Later in the TNT broadcast, Ernie Johnson noted that during his career James has shot just 3-22 from the field in game-winning situations in the last five seconds of regulation or overtime. I would be willing to bet that the vast majority of those misses were jump shots. However, James is the least of Cleveland’s concerns; he was slowed by the effects of a cold and will surely be playing at an MVP level again very soon.
The Cavs have one of the deepest rosters in the league but they have won just four of their last seven games as attrition is rapidly taking a toll that would be difficult for any team to withstand.
Starting center Zydrunas Ilgauskas has missed the last six games and will be out of action for several more weeks with a broken foot, starting power forward Ben Wallace has missed the past two games with an intestinal virus and starting shooting guard Delonte West will likely be on the shelf for a few weeks after suffering a nasty fall late in the first quarter versus Chicago. West jumped to block Derrick Rose’s shot and landed on the baseline with a sickening thud, banging his head hard enough to open up a gash that required stitches to close and fracturing a bone in his right (non-shooting) wrist. West had already scored 11 points on 5-7 shooting in 11 minutes, taking advantage of the smaller, defensively challenged Ben Gordon on the post.
Obviously, being without three starters really hurt Cleveland down the stretch versus Chicago but the real problem when so many key guys are out is not even so much what the new starters will do but rather what kind of production the team can squeeze out of the players who are added to the rotation. With Anderson Varejao and Lorenzen Wright moved into the starting lineup last night to replace Ilgauskas and Wallace, the Bulls’ bench outscored the Cavs’ bench 40-17 and outrebounded them 18-13.
Early in the season, Cleveland enjoyed the luxury of having James sit out most of the fourth quarter in many games as the Cavs’ reserves held or even expanded leads that had been built by the starters; James is averaging a career-low 36.9 mpg this season. James played more than 44 minutes versus Chicago and he has exceeded 40 minutes in five of the last eight games. Of course, he is a young, well conditioned player who can certainly handle the expanded work load without suffering much–if any–decline in his efficiency but ideally the Cavs would like for him to have as much fuel in the tank as possible for what they certainly expect to be a long, grueling playoff run this summer.

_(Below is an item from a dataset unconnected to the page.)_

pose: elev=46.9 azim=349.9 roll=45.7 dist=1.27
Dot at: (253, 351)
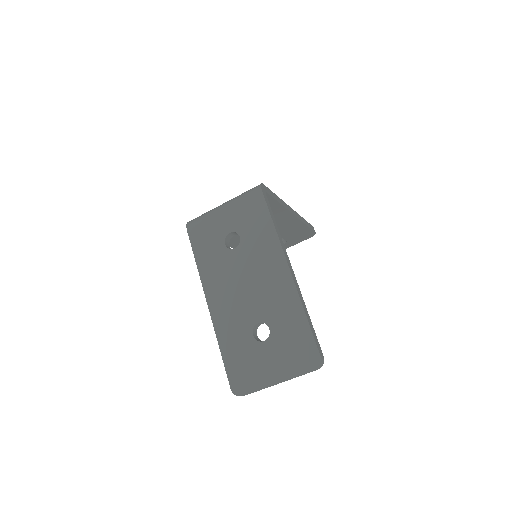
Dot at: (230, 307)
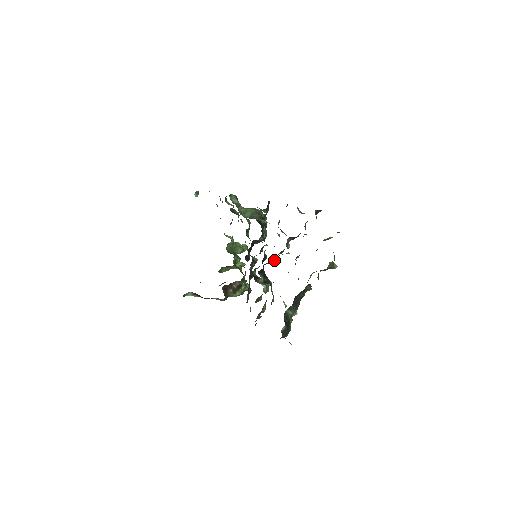
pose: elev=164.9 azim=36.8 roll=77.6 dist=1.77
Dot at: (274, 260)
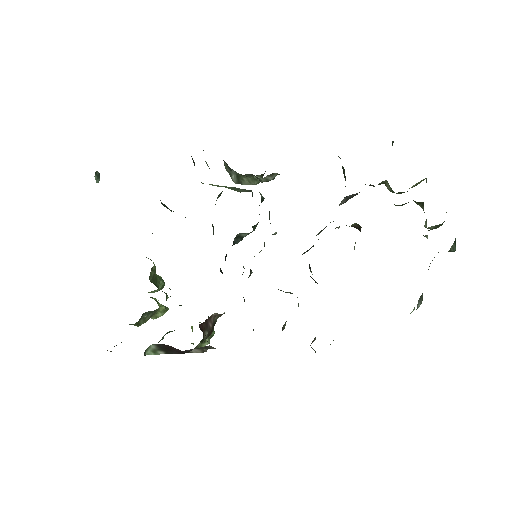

The Cavs face the New Orleans Hornets at home tonight and then head out west for games against the league-leading 31-7 L.A. Lakers, the young and upcoming Portland Trail Blazers, the run and gun Golden State Warriors and the always tough Utah Jazz. The Cavs are just a few percentage points ahead of Boston and Orlando in the East and it will take strong performances from James and company to not drop to third in the conference standings by the end of the upcoming road trip.